Cloud redefines enterprise infrastructure
Cloud computing has been around for well over a decade, so we ought to know what “cloud” is by now. Indeed we understand its attributes well, such as flexibility, efficiency, connectivity, and scalability; in the words of the CNCF (emphasis added):
Cloud native technologies empower organizations to build and run scalable applications in modern, dynamic environments… These techniques enable loosely coupled systems that are resilient, manageable, and observable… They allow engineers to make high-impact changes frequently and predictably with minimal toil.
But what is “cloud” itself, provider of all these desirable attributes? Particularly in our era of hybrid, multi, and private “clouds” we should clearly define the term. And how does “cloud” relate to the rest of our infrastructure?
What is cloud?
Let us describe “cloud” by induction from existing ones: a cloud is a collection of automatable infrastructure services managed via a consistent set of interfaces - APIs, Web UIs, and CLIs. An infrastructure service is a service which serves other services which in turn serve users - an infrastructure service serves end users only indirectly. Stated a bit differently, an infrastructure service serves applications and their developers and a cloud is a collection of such services.

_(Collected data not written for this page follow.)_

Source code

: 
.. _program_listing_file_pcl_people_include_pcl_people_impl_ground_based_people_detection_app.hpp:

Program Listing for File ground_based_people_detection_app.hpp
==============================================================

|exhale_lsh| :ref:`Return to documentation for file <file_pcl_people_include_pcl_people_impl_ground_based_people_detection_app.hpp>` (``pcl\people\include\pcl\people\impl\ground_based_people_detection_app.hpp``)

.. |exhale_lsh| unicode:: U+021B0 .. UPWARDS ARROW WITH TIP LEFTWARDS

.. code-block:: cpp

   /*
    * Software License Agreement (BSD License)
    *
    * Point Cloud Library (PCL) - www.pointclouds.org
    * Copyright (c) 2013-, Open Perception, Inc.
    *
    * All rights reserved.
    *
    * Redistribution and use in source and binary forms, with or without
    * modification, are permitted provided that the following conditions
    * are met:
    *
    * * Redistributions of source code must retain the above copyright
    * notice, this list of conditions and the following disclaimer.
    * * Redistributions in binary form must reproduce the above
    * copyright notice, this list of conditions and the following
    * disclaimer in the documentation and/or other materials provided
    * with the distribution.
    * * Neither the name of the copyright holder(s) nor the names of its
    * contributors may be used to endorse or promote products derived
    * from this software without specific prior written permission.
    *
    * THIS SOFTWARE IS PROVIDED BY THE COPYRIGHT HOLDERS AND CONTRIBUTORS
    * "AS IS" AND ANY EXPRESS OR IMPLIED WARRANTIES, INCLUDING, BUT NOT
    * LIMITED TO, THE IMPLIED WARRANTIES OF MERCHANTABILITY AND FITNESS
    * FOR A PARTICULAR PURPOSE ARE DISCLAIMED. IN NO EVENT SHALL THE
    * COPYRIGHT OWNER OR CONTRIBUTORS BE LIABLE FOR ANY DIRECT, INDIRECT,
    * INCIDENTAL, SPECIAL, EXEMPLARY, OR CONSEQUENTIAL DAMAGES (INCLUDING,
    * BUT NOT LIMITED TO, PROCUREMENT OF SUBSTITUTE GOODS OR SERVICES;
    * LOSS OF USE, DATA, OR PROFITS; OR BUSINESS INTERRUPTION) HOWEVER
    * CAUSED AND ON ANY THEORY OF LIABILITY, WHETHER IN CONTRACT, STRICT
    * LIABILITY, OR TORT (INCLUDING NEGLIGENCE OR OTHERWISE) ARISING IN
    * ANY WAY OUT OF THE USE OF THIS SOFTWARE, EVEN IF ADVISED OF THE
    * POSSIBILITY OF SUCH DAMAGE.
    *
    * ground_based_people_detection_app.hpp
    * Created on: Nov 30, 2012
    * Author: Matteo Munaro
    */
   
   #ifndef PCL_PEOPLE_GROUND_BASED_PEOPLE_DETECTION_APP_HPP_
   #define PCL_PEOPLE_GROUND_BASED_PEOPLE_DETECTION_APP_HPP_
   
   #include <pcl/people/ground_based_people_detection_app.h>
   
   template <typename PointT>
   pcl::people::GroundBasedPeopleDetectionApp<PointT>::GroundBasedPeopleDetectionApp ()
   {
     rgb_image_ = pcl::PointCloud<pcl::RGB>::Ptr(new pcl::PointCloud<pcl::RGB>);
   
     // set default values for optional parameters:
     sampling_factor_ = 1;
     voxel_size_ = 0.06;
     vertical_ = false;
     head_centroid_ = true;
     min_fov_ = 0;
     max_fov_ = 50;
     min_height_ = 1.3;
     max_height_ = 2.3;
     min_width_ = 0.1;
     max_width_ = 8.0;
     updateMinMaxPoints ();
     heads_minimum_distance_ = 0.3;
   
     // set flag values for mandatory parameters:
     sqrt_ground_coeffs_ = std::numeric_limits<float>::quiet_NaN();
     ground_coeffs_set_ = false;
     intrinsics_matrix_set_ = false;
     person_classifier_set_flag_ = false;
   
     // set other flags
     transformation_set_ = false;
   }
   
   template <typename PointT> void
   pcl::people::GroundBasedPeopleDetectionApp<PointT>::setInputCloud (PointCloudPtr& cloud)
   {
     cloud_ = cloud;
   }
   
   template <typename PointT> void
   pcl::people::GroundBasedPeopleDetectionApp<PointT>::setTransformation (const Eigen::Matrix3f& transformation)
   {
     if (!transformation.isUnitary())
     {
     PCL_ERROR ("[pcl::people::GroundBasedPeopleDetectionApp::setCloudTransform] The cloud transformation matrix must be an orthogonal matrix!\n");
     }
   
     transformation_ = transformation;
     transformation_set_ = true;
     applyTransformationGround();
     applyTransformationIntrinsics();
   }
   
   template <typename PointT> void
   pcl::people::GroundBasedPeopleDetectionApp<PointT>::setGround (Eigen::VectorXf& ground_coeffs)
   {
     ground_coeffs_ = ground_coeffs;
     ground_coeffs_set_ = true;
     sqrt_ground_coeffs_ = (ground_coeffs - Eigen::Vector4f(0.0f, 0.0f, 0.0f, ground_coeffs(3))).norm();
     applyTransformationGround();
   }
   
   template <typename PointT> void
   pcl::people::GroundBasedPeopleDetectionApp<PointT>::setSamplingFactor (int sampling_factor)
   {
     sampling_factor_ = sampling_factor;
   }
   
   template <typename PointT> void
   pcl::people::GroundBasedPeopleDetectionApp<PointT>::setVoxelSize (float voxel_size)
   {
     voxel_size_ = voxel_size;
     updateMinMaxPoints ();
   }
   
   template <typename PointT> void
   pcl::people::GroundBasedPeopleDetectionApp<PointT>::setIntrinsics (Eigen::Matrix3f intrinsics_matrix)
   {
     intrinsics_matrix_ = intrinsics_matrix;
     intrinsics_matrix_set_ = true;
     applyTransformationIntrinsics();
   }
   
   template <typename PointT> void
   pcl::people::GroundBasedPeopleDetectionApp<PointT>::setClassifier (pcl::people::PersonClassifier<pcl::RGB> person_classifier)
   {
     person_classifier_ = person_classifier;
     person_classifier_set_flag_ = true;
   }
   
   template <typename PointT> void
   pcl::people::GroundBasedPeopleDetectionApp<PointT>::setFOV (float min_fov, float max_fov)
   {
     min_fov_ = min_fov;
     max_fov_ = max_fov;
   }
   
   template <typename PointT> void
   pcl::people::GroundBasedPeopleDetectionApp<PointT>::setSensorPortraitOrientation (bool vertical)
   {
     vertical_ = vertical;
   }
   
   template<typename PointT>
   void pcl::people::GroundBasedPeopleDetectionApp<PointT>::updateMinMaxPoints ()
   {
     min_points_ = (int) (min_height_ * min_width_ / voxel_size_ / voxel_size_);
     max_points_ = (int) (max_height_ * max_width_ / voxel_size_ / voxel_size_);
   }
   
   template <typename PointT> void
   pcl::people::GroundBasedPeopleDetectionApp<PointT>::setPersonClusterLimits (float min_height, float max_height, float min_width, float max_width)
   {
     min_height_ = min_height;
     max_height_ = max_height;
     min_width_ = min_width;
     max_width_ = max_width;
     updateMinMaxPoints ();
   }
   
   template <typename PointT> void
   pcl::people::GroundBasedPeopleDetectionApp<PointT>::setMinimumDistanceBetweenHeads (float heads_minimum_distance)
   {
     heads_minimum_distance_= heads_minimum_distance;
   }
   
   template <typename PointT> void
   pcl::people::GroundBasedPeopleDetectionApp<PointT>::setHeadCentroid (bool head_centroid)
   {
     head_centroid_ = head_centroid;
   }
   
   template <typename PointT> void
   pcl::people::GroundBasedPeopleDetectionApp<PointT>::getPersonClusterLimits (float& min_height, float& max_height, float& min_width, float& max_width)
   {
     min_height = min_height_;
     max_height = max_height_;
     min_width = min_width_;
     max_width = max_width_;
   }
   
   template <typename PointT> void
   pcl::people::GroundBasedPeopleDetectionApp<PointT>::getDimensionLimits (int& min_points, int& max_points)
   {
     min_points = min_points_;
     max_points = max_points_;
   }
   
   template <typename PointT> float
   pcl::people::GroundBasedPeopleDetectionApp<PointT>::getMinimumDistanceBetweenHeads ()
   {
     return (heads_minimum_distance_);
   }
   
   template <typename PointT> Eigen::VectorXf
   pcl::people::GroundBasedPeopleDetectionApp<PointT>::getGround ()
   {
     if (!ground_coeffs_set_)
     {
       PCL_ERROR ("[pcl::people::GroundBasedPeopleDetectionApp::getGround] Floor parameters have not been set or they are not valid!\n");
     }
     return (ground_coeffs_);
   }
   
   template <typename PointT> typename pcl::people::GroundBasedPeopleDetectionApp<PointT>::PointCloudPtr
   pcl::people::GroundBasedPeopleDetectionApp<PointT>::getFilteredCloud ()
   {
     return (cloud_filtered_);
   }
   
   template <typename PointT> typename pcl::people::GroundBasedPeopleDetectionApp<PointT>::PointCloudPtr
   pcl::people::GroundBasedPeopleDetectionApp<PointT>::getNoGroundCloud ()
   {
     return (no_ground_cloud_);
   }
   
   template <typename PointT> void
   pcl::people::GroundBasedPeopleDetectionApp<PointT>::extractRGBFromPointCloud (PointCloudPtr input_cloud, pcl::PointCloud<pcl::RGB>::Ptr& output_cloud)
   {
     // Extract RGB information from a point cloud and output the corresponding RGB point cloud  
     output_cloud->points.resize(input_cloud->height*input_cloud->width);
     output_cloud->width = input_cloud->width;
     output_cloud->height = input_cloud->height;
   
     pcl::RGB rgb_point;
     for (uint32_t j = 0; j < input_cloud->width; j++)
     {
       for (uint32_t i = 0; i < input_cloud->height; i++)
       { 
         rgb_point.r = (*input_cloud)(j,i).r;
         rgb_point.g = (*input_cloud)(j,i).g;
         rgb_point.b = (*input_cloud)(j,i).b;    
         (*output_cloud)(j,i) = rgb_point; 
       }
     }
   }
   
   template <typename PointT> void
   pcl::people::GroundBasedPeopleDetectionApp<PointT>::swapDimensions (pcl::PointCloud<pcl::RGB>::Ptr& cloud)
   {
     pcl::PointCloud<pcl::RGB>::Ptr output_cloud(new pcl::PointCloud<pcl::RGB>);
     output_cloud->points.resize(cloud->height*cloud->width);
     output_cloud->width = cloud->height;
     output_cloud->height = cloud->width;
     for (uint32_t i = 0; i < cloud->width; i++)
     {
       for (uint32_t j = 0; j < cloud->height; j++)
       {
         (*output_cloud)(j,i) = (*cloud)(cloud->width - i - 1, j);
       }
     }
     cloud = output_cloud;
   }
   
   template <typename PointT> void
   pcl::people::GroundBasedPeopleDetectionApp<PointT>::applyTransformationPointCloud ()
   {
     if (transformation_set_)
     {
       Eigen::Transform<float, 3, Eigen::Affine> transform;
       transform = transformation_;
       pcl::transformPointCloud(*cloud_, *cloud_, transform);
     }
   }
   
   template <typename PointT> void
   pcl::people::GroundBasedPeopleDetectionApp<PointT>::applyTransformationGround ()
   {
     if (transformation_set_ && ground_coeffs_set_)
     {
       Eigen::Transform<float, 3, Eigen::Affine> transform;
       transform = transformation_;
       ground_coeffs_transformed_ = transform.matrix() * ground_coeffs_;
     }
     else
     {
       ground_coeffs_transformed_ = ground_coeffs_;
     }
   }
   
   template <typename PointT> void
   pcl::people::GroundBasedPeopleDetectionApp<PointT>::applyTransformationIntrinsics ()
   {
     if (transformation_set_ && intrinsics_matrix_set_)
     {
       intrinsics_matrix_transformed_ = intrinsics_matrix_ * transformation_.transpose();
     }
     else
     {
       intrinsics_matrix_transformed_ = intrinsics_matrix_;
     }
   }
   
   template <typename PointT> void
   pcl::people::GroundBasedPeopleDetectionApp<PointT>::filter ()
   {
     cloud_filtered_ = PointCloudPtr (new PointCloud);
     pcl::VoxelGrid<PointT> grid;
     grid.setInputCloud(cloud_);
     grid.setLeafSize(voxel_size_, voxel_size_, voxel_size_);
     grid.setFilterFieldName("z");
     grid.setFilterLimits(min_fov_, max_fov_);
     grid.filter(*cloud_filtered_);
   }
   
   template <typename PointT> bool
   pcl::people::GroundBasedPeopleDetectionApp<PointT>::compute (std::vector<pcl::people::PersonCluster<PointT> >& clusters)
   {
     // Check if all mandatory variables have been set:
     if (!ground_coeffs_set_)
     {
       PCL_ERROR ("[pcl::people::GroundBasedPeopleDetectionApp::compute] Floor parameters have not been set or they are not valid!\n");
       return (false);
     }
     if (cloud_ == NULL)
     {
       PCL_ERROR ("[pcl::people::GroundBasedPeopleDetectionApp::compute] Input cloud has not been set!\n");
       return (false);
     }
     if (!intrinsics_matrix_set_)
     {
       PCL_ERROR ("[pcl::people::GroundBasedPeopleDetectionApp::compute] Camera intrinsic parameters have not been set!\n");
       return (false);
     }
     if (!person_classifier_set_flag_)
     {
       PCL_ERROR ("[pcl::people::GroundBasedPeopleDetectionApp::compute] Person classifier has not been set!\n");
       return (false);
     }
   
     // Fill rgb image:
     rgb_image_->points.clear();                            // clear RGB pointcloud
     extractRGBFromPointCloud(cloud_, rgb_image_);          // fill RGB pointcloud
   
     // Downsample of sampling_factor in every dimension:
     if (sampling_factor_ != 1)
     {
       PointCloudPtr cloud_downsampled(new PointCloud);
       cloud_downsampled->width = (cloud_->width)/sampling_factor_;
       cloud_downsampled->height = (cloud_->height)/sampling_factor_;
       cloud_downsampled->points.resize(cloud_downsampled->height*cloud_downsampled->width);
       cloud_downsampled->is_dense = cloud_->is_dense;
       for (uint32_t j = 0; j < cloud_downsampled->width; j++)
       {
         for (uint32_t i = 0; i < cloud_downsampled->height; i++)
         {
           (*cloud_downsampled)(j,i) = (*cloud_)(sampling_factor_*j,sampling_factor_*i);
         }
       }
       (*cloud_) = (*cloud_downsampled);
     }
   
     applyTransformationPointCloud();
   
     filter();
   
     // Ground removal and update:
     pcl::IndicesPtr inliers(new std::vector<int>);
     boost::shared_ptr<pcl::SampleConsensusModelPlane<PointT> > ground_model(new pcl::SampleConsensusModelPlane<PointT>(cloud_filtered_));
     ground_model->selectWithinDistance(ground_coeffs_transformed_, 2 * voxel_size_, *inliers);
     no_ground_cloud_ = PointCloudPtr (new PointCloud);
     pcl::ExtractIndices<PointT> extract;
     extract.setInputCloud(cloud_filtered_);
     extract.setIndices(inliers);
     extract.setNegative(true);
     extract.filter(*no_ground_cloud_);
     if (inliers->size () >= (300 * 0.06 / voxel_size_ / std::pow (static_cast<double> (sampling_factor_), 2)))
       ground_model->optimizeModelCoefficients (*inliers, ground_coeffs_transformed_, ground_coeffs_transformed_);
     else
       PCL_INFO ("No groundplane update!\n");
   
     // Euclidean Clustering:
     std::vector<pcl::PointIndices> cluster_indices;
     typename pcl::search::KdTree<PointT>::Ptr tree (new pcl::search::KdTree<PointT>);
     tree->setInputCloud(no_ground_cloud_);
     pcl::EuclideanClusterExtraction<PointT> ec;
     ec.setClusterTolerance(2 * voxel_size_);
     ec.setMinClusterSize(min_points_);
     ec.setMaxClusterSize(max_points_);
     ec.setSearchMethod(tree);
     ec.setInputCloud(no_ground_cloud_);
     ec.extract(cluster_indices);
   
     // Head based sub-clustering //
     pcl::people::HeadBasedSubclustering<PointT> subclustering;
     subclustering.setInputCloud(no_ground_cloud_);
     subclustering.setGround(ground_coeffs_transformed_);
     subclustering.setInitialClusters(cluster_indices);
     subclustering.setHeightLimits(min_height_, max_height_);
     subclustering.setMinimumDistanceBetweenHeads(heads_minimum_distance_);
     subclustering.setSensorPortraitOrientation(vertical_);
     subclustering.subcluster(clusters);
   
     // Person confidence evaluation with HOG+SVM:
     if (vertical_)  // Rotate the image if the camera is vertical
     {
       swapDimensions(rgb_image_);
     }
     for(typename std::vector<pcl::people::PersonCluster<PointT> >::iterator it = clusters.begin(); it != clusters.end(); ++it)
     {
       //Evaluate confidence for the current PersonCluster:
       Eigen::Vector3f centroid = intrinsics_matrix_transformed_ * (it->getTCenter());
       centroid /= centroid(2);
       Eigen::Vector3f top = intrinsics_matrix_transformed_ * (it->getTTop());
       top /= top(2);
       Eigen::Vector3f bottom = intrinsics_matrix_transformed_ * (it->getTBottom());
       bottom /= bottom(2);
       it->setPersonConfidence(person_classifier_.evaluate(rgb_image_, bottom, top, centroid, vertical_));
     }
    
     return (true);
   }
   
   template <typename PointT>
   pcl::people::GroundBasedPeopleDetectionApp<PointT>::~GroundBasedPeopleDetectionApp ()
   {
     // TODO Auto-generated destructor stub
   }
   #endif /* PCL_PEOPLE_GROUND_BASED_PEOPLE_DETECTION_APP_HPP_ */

Per this definition, any provider of infrastructure services might be considered a cloud provider, though generally we reserve the title for providers that offer many diverse service types. “Multi-cloud” environments are those using infrastructure services from several providers. A “private cloud” is a collection of infrastructure services offered via an internal, perhaps custom interface.

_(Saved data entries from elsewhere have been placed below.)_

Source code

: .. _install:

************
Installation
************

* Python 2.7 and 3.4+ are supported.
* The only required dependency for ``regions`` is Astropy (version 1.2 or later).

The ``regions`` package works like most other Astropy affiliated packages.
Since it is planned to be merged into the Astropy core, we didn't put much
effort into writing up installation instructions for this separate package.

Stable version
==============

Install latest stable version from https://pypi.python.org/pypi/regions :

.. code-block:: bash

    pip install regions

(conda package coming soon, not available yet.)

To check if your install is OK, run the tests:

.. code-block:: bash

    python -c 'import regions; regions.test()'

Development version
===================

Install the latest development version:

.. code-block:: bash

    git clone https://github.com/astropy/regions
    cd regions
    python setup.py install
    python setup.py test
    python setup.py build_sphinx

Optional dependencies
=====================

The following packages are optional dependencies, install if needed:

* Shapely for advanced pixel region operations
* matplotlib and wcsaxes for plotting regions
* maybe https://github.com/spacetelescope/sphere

With this in mind let’s now describe how cloud is changing enterprise infrastructure. The graphic above illustrates these.
From servers to serverless
Before “cloud” many infrastructure specialists managed hardware servers, datacenters, network devices and operating system configurations. But “cloud” is replacing most such physical components with programmable, software-defined ones - virtual machines, virtual networks, dynamic datastores and queues, and much more. The job of infrastructure specialists is now to program virtual infrastructure.
A consistent, thorough, app-centric interface is one reasonable ultimate realization of cloud as defined, so “serverless” is a good example of a cloud interface for infrastructure driven strictly by app requirements. The most common paradigm though for programming virtual infrastructure today is to virtualize and automate existing architectural patterns - such as describing a router, a pod, and a datastore as software-defined Kubernetes resources and having a controller reify them.
Whatever the interface though, infrastructure is not about hardware anymore, it’s about software.
From services to platform
Another change is that before “cloud” infrastructure services were often offered by different teams via different interfaces. An identity or TLS certificate was issued by one team; another would provision a collector for logs and metrics; and another would deploy servers, networks and operating systems. Each would collect metadata and implement requirements from app teams in their own ways.
But as infrastructure services become software-defined, interfaces and processes for acquiring those services can become more consistent, easier and faster for apps and developers to use and manage. For example, a set of Kubernetes resources or Terraform manifests could describe every infrastructure service required by an application.
In other words, cloud is an opportunity to bring together a bunch of disparate services and interfaces into a consistent platform.
From dependency to partner
As infrastructure becomes more flexible and more capable of quickly fulfilling app developers’ needs, infrastructure teams are enabled to partner and agilely develop services together with application developers. The agility enabled by software allows infrastructure teams to deliver their set of services as a cohesive product to app developers, gathering and iterating quickly on feedback and new requirements.
With cloud, infrastructure becomes an active partner to product teams in delivering business value to customers and reacting to new circumstances.
Conclusion
A “cloud” is not just something run by big tech companies like Microsoft and Amazon. Rather, “cloud” is the new paradigm of enterprise infrastructure itself: providing a consistent collection of automatable infrastructure services to apps and developers.
How are you providing “cloud” at your organization?